▶ **Passage to read**:
BEGIN

Julie Battilana is a scholar, educator, and advisor in the areas of social innovation and social change at Harvard University.
She is the Joseph C. Wilson Professor of Business Administration at Harvard Business School and the Alan L. Gleitsman Professor of Social Innovation at the Harvard Kennedy School.

She is the founder and faculty chair of the Social Innovation and Change Initiative at the Harvard Kennedy School.

Education
Battilana earned a BA in sociology and economics, an MA in political sociology, and an MSc in organizational sociology and public policy from École Normale Supérieure de Cachan in France.

She also holds a degree from HEC School of Management, and a joint PhD in organizational behavior from INSEAD and in management and economics from École Normale Supérieure de Cachan.

Her dissertation was about “The role of individuals in institutional change: When individuals act as institutional entrepreneurs”

Research
Battilana studies the politics of change in organizations and in society. Her recent body of research focuses on social change and hybrid organizations that pursue a social mission while engaging in commercial activities to sustain their operations. She examines the factors that enable these organizations to achieve high levels of social and environmental performance alongside financial performance.

END

▶ **Assigned task a**: Using the education section of the Battilana profile, list every institution from which she holds a degree.

▶ **Dataset**:
BEGIN

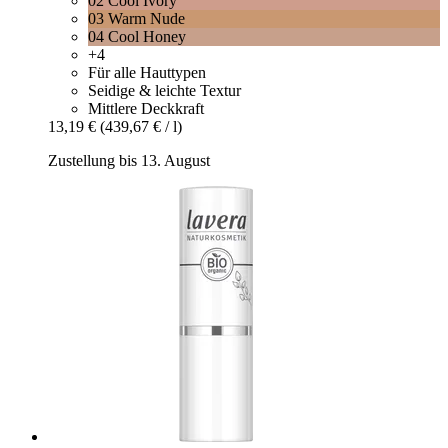
02 Cool Ivory
03 Warm Nude
04 Cool Honey
+4
Für alle Hauttypen
Seidige & leichte Textur
Mittlere Deckkraft
13,19 €
(439,67 € / l)
Zustellung bis 13. August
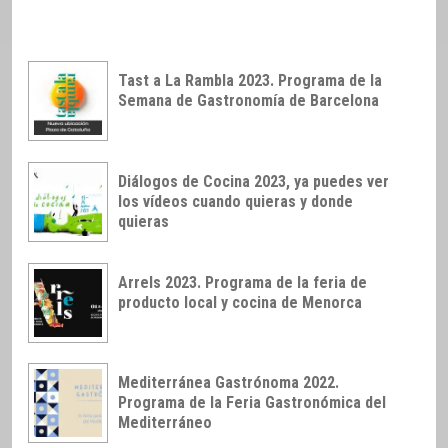
Tast a La Rambla 2023. Programa de la
Semana de Gastronomía de Barcelona
Diálogos de Cocina 2023, ya puedes ver
los vídeos cuando quieras y donde
quieras
Arrels 2023. Programa de la feria de
producto local y cocina de Menorca
Mediterránea Gastrónoma 2022.
Programa de la Feria Gastronómica del
Mediterráneo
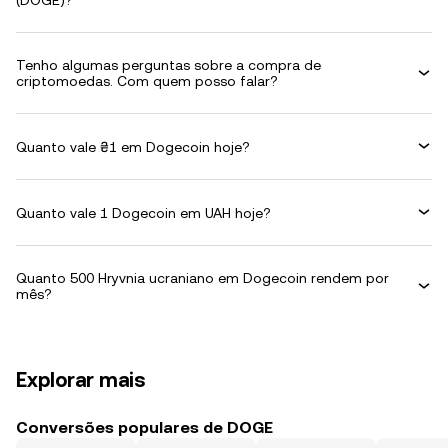
(DOGE)?
Tenho algumas perguntas sobre a compra de
criptomoedas. Com quem posso falar?
Quanto vale ₴1 em Dogecoin hoje?
Quanto vale 1 Dogecoin em UAH hoje?
Quanto 500 Hryvnia ucraniano em Dogecoin rendem por
mês?
Explorar mais
Conversões populares de DOGE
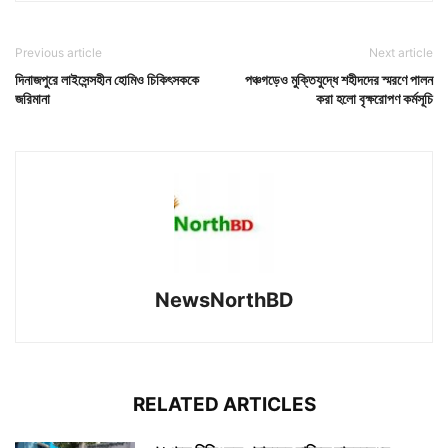
Previous article
Next article
দিনাজপুরে লাইসেন্সহীন হোমিও চিকিৎসককে
পঞ্চগড়েও মুক্তিযুদ্ধে শহীদদের স্মরণে পালন
জরিমানা
করা হলো বৃক্ষরোপণ কর্মসূচি
NewsNorthBD
RELATED ARTICLES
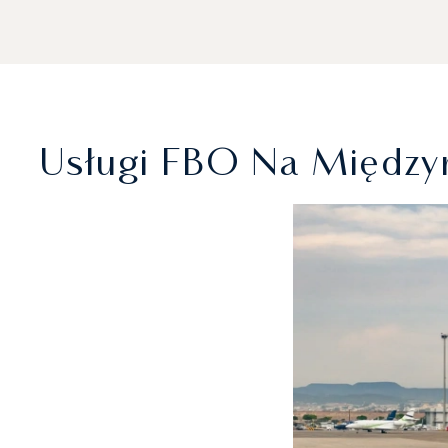
Usługi FBO Na Między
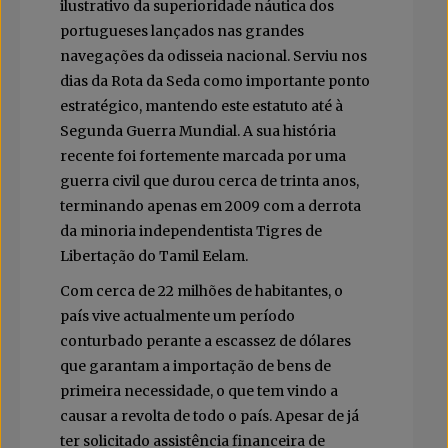
ilustrativo da superioridade náutica dos
portugueses lançados nas grandes
navegações da odisseia nacional. Serviu nos
dias da Rota da Seda como importante ponto
estratégico, mantendo este estatuto até à
Segunda Guerra Mundial. A sua história
recente foi fortemente marcada por uma
guerra civil que durou cerca de trinta anos,
terminando apenas em 2009 com a derrota
da minoria independentista Tigres de
Libertação do Tamil Eelam.
Com cerca de 22 milhões de habitantes, o
país vive actualmente um período
conturbado perante a escassez de dólares
que garantam a importação de bens de
primeira necessidade, o que tem vindo a
causar a revolta de todo o país. Apesar de já
ter solicitado assistência financeira de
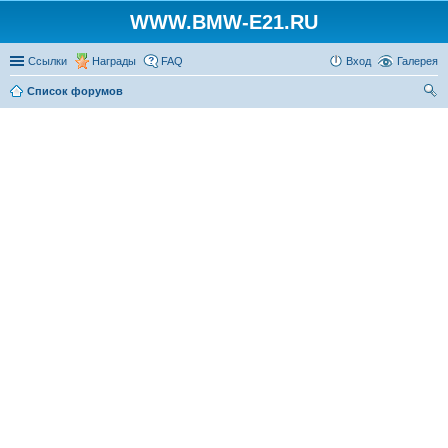
WWW.BMW-E21.RU
Ссылки
Награды
FAQ
Вход
Галерея
Список форумов
ои
ск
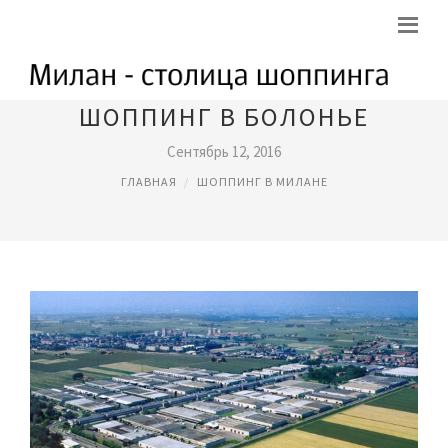
ШОППИНГ В БОЛОНЬЕ
Сентябрь 12, 2016
ГЛАВНАЯ
ШОППИНГ В МИЛАНЕ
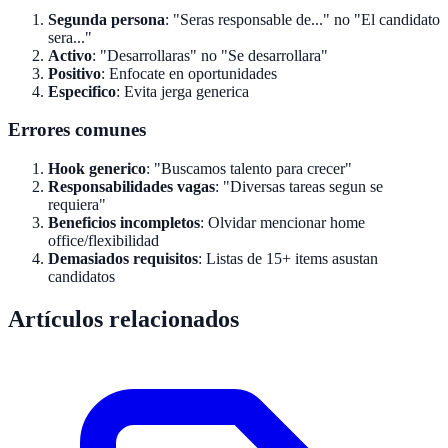
Segunda persona
: "Seras responsable de..." no "El candidato
sera..."
Activo
: "Desarrollaras" no "Se desarrollara"
Positivo
: Enfocate en oportunidades
Especifico
: Evita jerga generica
Errores comunes
Hook generico
: "Buscamos talento para crecer"
Responsabilidades vagas
: "Diversas tareas segun se
requiera"
Beneficios incompletos
: Olvidar mencionar home
office/flexibilidad
Demasiados requisitos
: Listas de 15+ items asustan
candidatos
Artículos relacionados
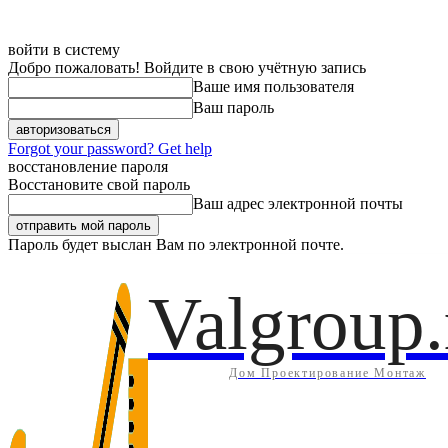
войти в систему
Добро пожаловать! Войдите в свою учётную запись
Ваше имя пользователя
Ваш пароль
Forgot your password? Get help
восстановление пароля
Восстановите свой пароль
Ваш адрес электронной почты
Пароль будет выслан Вам по электронной почте.
Дом
Инж
Четверг, 6 августа, 2026
Регистрация / Авторизация
Valgroup.
Дом Проектирование Монтаж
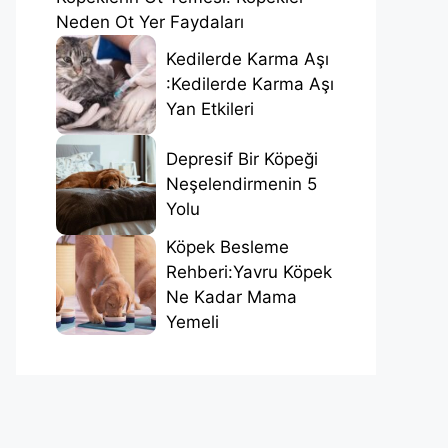
Neden Ot Yer Faydaları
Kedilerde Karma Aşı
:Kedilerde Karma Aşı
Yan Etkileri
Depresif Bir Köpeği
Neşelendirmenin 5
Yolu
Köpek Besleme
Rehberi:Yavru Köpek
Ne Kadar Mama
Yemeli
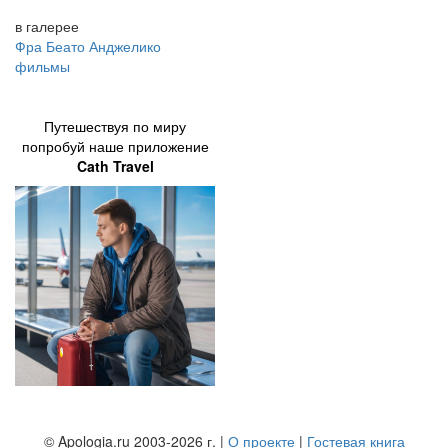
в галерее
Фра Беато Анджелико
фильмы
Путешествуя по миру
попробуй наше приложение
Cath Travel
© Apologia.ru 2003-2026 г. |
О проекте
|
Гостевая книга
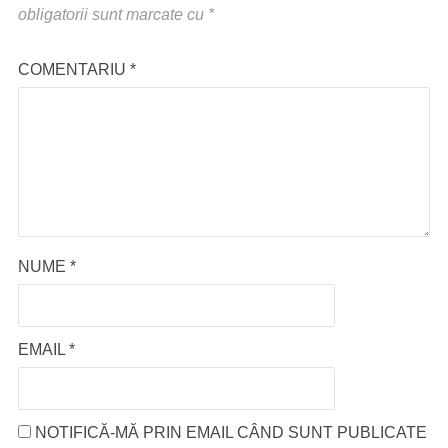
obligatorii sunt marcate cu
*
COMENTARIU
*
NUME
*
EMAIL
*
NOTIFICĂ-MĂ PRIN EMAIL CÂND SUNT PUBLICATE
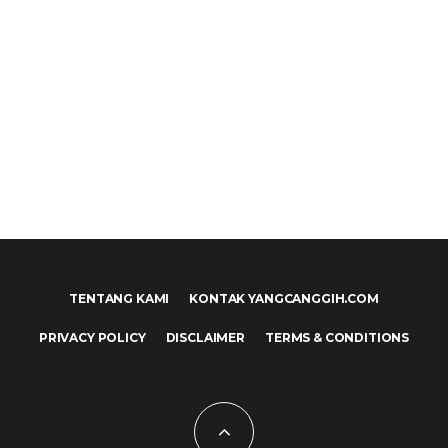
TENTANG KAMI
KONTAK YANGCANGGIH.COM
PRIVACY POLICY
DISCLAIMER
TERMS & CONDITIONS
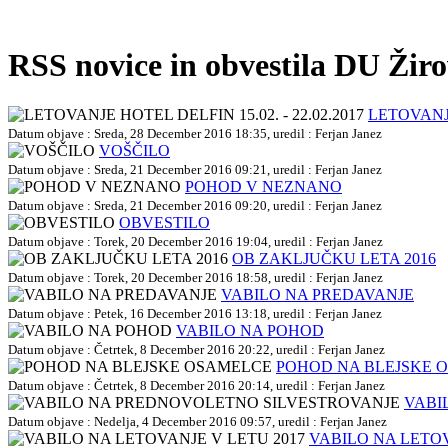
RSS novice in obvestila DU Žir
LETOVANJE
Datum objave : Sreda, 28 December 2016 18:35, uredil : Ferjan Janez
VOŠČILO
Datum objave : Sreda, 21 December 2016 09:21, uredil : Ferjan Janez
POHOD V NEZNANO
Datum objave : Sreda, 21 December 2016 09:20, uredil : Ferjan Janez
OBVESTILO
Datum objave : Torek, 20 December 2016 19:04, uredil : Ferjan Janez
OB ZAKLJUČKU LETA 2016
Datum objave : Torek, 20 December 2016 18:58, uredil : Ferjan Janez
VABILO NA PREDAVANJE
Datum objave : Petek, 16 December 2016 13:18, uredil : Ferjan Janez
VABILO NA POHOD
Datum objave : Četrtek, 8 December 2016 20:22, uredil : Ferjan Janez
POHOD NA BLEJSKE 
Datum objave : Četrtek, 8 December 2016 20:14, uredil : Ferjan Janez
VABI
Datum objave : Nedelja, 4 December 2016 09:57, uredil : Ferjan Janez
VABILO NA LETOV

END

▶ **Assigned task b**: Reproduce everything in the entries from the line containing "TENTANG KAMI" down to the line containing "TERMS & CONDITIONS", both of those lines included.

▶ **Task solution a**:
École Normale Supérieure de Cachan
HEC School of Management
INSEAD

▶ **Task solution b**:
TENTANG KAMI
KONTAK YANGCANGGIH.COM
PRIVACY POLICY
DISCLAIMER
TERMS & CONDITIONS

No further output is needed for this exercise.